(Stored data entries)
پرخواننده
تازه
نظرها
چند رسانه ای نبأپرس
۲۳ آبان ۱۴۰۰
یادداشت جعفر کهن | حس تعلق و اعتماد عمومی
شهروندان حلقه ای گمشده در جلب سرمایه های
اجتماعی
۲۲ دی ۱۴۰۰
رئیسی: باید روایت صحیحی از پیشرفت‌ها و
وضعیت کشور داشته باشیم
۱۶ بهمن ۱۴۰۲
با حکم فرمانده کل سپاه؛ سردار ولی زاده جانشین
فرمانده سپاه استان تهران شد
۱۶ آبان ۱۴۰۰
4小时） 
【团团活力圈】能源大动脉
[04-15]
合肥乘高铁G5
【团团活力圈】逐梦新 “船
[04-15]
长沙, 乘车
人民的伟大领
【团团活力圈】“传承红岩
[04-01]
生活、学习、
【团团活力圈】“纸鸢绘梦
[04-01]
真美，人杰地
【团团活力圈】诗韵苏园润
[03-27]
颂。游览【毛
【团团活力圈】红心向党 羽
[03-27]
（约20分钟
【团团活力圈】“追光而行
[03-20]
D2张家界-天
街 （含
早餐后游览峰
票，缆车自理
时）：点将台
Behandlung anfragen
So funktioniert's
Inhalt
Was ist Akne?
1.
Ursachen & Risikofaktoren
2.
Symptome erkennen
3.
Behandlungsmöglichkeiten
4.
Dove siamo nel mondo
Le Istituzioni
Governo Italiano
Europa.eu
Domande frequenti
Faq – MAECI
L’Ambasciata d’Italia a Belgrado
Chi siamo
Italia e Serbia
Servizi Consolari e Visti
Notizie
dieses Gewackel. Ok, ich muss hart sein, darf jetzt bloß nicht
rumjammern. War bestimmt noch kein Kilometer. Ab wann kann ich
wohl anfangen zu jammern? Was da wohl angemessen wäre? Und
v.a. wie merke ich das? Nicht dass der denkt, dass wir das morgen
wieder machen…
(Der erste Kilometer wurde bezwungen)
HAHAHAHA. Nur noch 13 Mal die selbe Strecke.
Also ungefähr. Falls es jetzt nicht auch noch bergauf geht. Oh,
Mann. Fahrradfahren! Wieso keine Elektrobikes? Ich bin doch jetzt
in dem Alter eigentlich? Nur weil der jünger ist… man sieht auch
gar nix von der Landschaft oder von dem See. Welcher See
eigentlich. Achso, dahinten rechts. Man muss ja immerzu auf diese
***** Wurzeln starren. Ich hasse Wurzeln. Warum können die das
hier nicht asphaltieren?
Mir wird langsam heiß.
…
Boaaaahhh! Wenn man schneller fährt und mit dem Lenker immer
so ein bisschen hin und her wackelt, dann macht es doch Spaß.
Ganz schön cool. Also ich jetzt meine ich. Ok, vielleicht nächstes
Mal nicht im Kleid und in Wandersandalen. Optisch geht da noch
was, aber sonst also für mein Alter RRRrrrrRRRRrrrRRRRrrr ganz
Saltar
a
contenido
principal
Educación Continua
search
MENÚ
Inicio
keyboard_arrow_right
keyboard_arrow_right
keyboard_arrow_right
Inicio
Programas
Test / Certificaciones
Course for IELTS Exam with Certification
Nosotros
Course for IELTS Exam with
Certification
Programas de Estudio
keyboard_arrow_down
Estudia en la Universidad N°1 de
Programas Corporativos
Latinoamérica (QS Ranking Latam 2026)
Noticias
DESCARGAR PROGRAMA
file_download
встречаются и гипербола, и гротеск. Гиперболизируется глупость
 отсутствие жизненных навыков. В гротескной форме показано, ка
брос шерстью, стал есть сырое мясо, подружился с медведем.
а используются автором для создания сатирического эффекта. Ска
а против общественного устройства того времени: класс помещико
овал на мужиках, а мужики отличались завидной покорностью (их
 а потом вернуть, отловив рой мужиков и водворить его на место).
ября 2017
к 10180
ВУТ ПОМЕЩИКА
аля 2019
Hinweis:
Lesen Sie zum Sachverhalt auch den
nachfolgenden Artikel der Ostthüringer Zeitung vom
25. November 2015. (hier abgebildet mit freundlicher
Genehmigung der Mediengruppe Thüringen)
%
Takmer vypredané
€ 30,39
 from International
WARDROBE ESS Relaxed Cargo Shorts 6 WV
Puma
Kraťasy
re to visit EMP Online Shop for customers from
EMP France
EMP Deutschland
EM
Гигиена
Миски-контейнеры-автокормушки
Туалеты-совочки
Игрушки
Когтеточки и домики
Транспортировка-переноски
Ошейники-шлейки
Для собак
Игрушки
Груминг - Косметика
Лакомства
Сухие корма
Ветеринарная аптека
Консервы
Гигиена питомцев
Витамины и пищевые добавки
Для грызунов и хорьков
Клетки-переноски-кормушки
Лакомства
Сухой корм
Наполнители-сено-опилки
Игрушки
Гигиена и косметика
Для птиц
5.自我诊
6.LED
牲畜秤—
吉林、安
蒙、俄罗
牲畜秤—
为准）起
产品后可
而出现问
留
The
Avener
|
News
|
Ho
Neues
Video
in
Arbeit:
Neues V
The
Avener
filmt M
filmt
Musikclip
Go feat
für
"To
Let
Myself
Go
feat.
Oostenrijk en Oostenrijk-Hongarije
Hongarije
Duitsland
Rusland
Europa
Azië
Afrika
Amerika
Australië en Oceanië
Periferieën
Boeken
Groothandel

Problem requirements — Retype the data in full, and keep every line identical to the original.

Answer to this exercise —
پرخواننده
تازه
نظرها
چند رسانه ای نبأپرس
۲۳ آبان ۱۴۰۰
یادداشت جعفر کهن | حس تعلق و اعتماد عمومی
شهروندان حلقه ای گمشده در جلب سرمایه های
اجتماعی
۲۲ دی ۱۴۰۰
رئیسی: باید روایت صحیحی از پیشرفت‌ها و
وضعیت کشور داشته باشیم
۱۶ بهمن ۱۴۰۲
با حکم فرمانده کل سپاه؛ سردار ولی زاده جانشین
فرمانده سپاه استان تهران شد
۱۶ آبان ۱۴۰۰
4小时） 
【团团活力圈】能源大动脉
[04-15]
合肥乘高铁G5
【团团活力圈】逐梦新 “船
[04-15]
长沙, 乘车
人民的伟大领
【团团活力圈】“传承红岩
[04-01]
生活、学习、
【团团活力圈】“纸鸢绘梦
[04-01]
真美，人杰地
【团团活力圈】诗韵苏园润
[03-27]
颂。游览【毛
【团团活力圈】红心向党 羽
[03-27]
（约20分钟
【团团活力圈】“追光而行
[03-20]
D2张家界-天
街 （含
早餐后游览峰
票，缆车自理
时）：点将台
Behandlung anfragen
So funktioniert's
Inhalt
Was ist Akne?
1.
Ursachen & Risikofaktoren
2.
Symptome erkennen
3.
Behandlungsmöglichkeiten
4.
Dove siamo nel mondo
Le Istituzioni
Governo Italiano
Europa.eu
Domande frequenti
Faq – MAECI
L’Ambasciata d’Italia a Belgrado
Chi siamo
Italia e Serbia
Servizi Consolari e Visti
Notizie
dieses Gewackel. Ok, ich muss hart sein, darf jetzt bloß nicht
rumjammern. War bestimmt noch kein Kilometer. Ab wann kann ich
wohl anfangen zu jammern? Was da wohl angemessen wäre? Und
v.a. wie merke ich das? Nicht dass der denkt, dass wir das morgen
wieder machen…
(Der erste Kilometer wurde bezwungen)
HAHAHAHA. Nur noch 13 Mal die selbe Strecke.
Also ungefähr. Falls es jetzt nicht auch noch bergauf geht. Oh,
Mann. Fahrradfahren! Wieso keine Elektrobikes? Ich bin doch jetzt
in dem Alter eigentlich? Nur weil der jünger ist… man sieht auch
gar nix von der Landschaft oder von dem See. Welcher See
eigentlich. Achso, dahinten rechts. Man muss ja immerzu auf diese
***** Wurzeln starren. Ich hasse Wurzeln. Warum können die das
hier nicht asphaltieren?
Mir wird langsam heiß.
…
Boaaaahhh! Wenn man schneller fährt und mit dem Lenker immer
so ein bisschen hin und her wackelt, dann macht es doch Spaß.
Ganz schön cool. Also ich jetzt meine ich. Ok, vielleicht nächstes
Mal nicht im Kleid und in Wandersandalen. Optisch geht da noch
was, aber sonst also für mein Alter RRRrrrrRRRRrrrRRRRrrr ganz
Saltar
a
contenido
principal
Educación Continua
search
MENÚ
Inicio
keyboard_arrow_right
keyboard_arrow_right
keyboard_arrow_right
Inicio
Programas
Test / Certificaciones
Course for IELTS Exam with Certification
Nosotros
Course for IELTS Exam with
Certification
Programas de Estudio
keyboard_arrow_down
Estudia en la Universidad N°1 de
Programas Corporativos
Latinoamérica (QS Ranking Latam 2026)
Noticias
DESCARGAR PROGRAMA
file_download
встречаются и гипербола, и гротеск. Гиперболизируется глупость
 отсутствие жизненных навыков. В гротескной форме показано, ка
брос шерстью, стал есть сырое мясо, подружился с медведем.
а используются автором для создания сатирического эффекта. Ска
а против общественного устройства того времени: класс помещико
овал на мужиках, а мужики отличались завидной покорностью (их
 а потом вернуть, отловив рой мужиков и водворить его на место).
ября 2017
к 10180
ВУТ ПОМЕЩИКА
аля 2019
Hinweis:
Lesen Sie zum Sachverhalt auch den
nachfolgenden Artikel der Ostthüringer Zeitung vom
25. November 2015. (hier abgebildet mit freundlicher
Genehmigung der Mediengruppe Thüringen)
%
Takmer vypredané
€ 30,39
 from International
WARDROBE ESS Relaxed Cargo Shorts 6 WV
Puma
Kraťasy
re to visit EMP Online Shop for customers from
EMP France
EMP Deutschland
EM
Гигиена
Миски-контейнеры-автокормушки
Туалеты-совочки
Игрушки
Когтеточки и домики
Транспортировка-переноски
Ошейники-шлейки
Для собак
Игрушки
Груминг - Косметика
Лакомства
Сухие корма
Ветеринарная аптека
Консервы
Гигиена питомцев
Витамины и пищевые добавки
Для грызунов и хорьков
Клетки-переноски-кормушки
Лакомства
Сухой корм
Наполнители-сено-опилки
Игрушки
Гигиена и косметика
Для птиц
5.自我诊
6.LED
牲畜秤—
吉林、安
蒙、俄罗
牲畜秤—
为准）起
产品后可
而出现问
留
The
Avener
|
News
|
Ho
Neues
Video
in
Arbeit:
Neues V
The
Avener
filmt M
filmt
Musikclip
Go feat
für
"To
Let
Myself
Go
feat.
Oostenrijk en Oostenrijk-Hongarije
Hongarije
Duitsland
Rusland
Europa
Azië
Afrika
Amerika
Australië en Oceanië
Periferieën
Boeken
Groothandel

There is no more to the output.